PARTS OF THE EXERCISE
A. List the books that the Khalil Rza biography names among his most well-known, with each title's English translation and year.
B. Reproduce word for word the part of the Khalil Rza biography starting with "List of works" and going on through "of Love, 1961)".

SELECTED EXCERPT
===

Khalil Rza Uluturk (), (21 October 1932, Salyan – 22 June 1994, Baku) was an Azerbaijani poet.

Education and career
In 1954, he graduated from the Department of Journalism at Azerbaijan State University (currently Baku State University). He attended courses for two years studying Literature for Writers and Poets at the Institute of Literature named after Maxim Gorky. Upon graduation, he worked at Azerbaijani Woman magazine. Khalil Rza obtained his Doctor of Philology Sciences in 1985. From 1969 until his death, he worked at the Institute of Literature in Baku.

In January 1990, Khalil Rza was arrested as a leader of Azerbaijani National Movement against the Soviet Union and was imprisoned for 22 months in the notorious Lefortovo prison in Moscow. During the First Nagorno-Karabakh War, his son Tabriz was killed in fighting on the frontline.

List of works
Khalil Rza published about 35 books (about 20 during his lifetime, and the remainder when his wife collected his writings and published them). His most well-known books include:
Məhəbbət dastanı (Poem of Love, 1961)
Ucalıq (Prestige, 1973)
Hara gedir bu dunya? (Where is this World Going? 1983)

===

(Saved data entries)
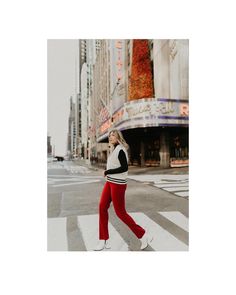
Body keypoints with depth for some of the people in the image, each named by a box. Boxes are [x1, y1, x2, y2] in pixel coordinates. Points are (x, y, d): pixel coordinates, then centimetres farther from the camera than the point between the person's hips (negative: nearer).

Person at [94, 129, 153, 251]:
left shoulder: (120, 150, -15)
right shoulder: (114, 150, 13)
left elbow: (124, 168, -23)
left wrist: (107, 172, -16)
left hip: (118, 184, -9)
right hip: (110, 182, 9)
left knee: (120, 212, 1)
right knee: (102, 207, 6)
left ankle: (143, 235, 18)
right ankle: (104, 240, 19)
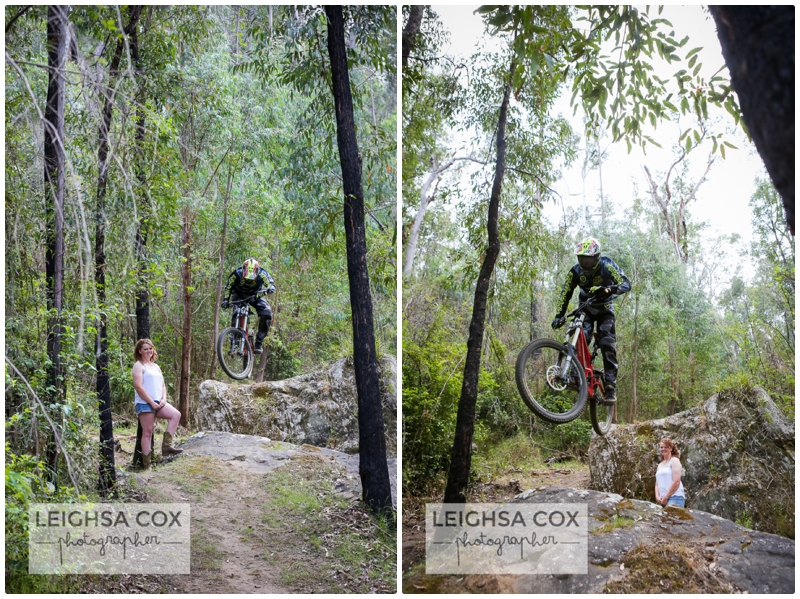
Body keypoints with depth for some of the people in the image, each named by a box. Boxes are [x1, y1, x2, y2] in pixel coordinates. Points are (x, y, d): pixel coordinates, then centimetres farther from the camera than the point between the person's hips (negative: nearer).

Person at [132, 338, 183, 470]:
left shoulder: (156, 366, 21)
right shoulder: (139, 366, -2)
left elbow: (162, 385, 21)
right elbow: (138, 387, -12)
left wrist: (163, 399, 1)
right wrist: (151, 402, -15)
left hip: (158, 402, 7)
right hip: (144, 403, -7)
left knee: (176, 415, -13)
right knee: (147, 432, -7)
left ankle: (166, 445, -10)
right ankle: (147, 465, -4)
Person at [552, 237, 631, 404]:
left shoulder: (607, 266, -25)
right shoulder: (576, 271, -18)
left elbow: (626, 284, -33)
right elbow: (565, 294, -12)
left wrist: (609, 289, -52)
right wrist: (559, 316, -22)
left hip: (605, 309, -2)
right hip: (586, 308, 2)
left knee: (608, 345, -16)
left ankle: (611, 386, -15)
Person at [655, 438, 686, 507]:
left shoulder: (674, 461, 1)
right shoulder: (660, 465, 22)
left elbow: (676, 482, -10)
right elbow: (657, 484, 21)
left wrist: (665, 497, -11)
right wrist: (657, 497, 1)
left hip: (674, 497, -7)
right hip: (662, 499, 7)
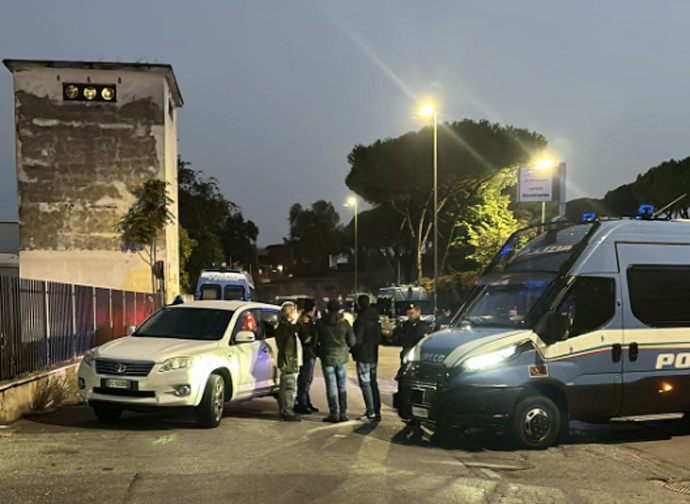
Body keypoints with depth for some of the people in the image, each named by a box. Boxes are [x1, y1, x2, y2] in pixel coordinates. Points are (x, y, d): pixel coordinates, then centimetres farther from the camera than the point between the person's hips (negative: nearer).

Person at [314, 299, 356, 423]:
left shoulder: (320, 323, -7)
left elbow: (315, 342, -4)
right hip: (342, 357, 1)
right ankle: (343, 413, 10)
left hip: (327, 358, -1)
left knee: (331, 386, 3)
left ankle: (333, 414, 3)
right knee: (342, 386, 10)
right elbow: (352, 341, -3)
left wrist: (319, 352, 15)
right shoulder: (344, 323, -5)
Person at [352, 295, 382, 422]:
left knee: (365, 383, -4)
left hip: (363, 356, -8)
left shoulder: (361, 320, -17)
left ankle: (371, 412, -6)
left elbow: (357, 339, -17)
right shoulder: (375, 319, 9)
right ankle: (377, 411, 16)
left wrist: (353, 350, -2)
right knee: (373, 383, 13)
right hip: (373, 355, 8)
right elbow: (379, 336, 17)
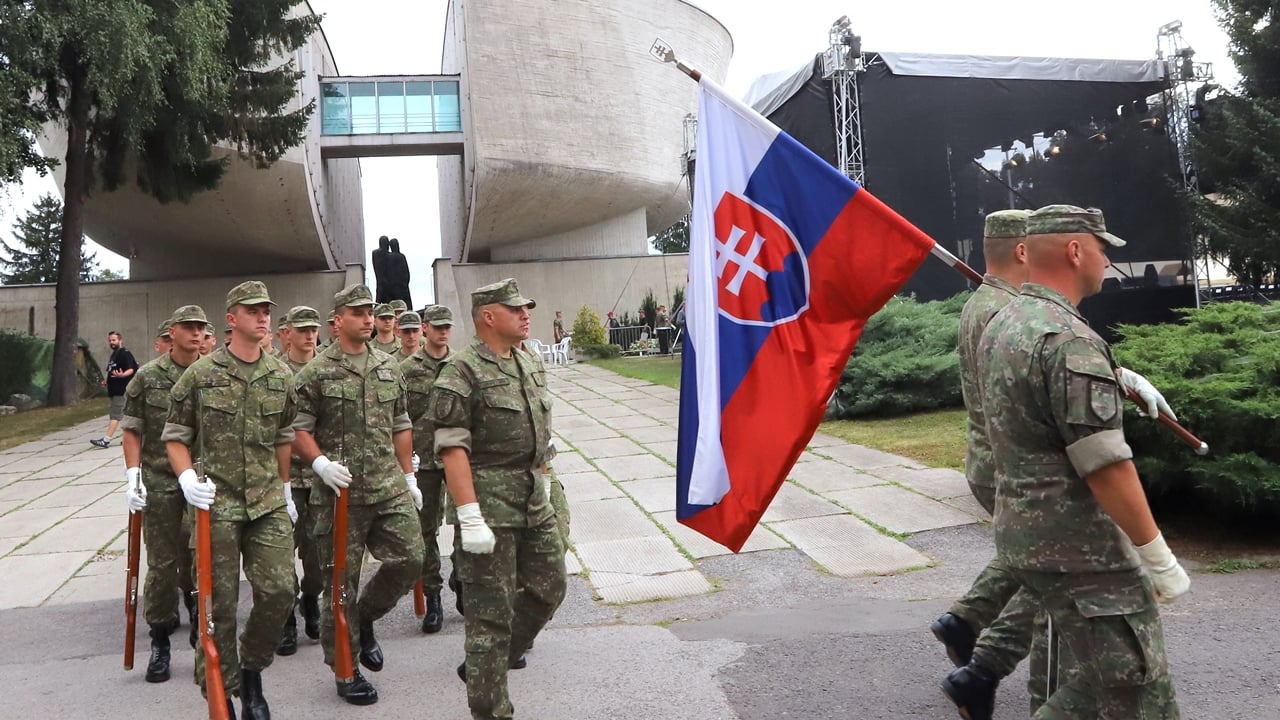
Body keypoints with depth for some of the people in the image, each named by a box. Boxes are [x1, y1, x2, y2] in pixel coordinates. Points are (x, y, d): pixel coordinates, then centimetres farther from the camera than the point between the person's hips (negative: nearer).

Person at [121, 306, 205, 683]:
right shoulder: (148, 377, 1)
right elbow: (131, 430, 3)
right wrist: (133, 475, -7)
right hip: (159, 485, 0)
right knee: (162, 564, 6)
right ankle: (160, 641, 20)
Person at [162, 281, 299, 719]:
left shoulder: (282, 376, 7)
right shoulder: (200, 374, -3)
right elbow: (175, 435, 4)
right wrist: (187, 477, -12)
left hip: (269, 502, 3)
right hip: (216, 503, -3)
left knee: (279, 591, -4)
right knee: (219, 603, 2)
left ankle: (252, 668, 22)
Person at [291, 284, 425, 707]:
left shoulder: (389, 367, 11)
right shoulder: (316, 373, -3)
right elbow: (298, 430, -4)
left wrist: (409, 475, 15)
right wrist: (320, 462, -20)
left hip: (390, 487, 4)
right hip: (341, 492, -4)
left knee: (409, 560, -3)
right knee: (341, 579, 4)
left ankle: (364, 618, 26)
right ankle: (346, 670, 19)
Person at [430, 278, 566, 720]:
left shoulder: (528, 365, 12)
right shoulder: (462, 372, -13)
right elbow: (452, 449, -18)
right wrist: (470, 518, -23)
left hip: (535, 500, 8)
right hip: (489, 503, -8)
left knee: (548, 586, 15)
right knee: (491, 611, 1)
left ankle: (493, 661, 35)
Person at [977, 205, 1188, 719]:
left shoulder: (1000, 326, 9)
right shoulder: (1069, 338, -21)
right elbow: (1106, 465, -23)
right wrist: (1160, 558, -16)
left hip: (1022, 535, 9)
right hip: (1080, 547, -9)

===

WRITTEN RESPONSES
A.
Məhəbbət dastanı (Poem of Love, 1961)
Ucalıq (Prestige, 1973)
Hara gedir bu dunya? (Where is this World Going?, 1983)

B.
List of works
Khalil Rza published about 35 books (about 20 during his lifetime, and the remainder when his wife collected his writings and published them). His most well-known books include:
Məhəbbət dastanı (Poem of Love, 1961)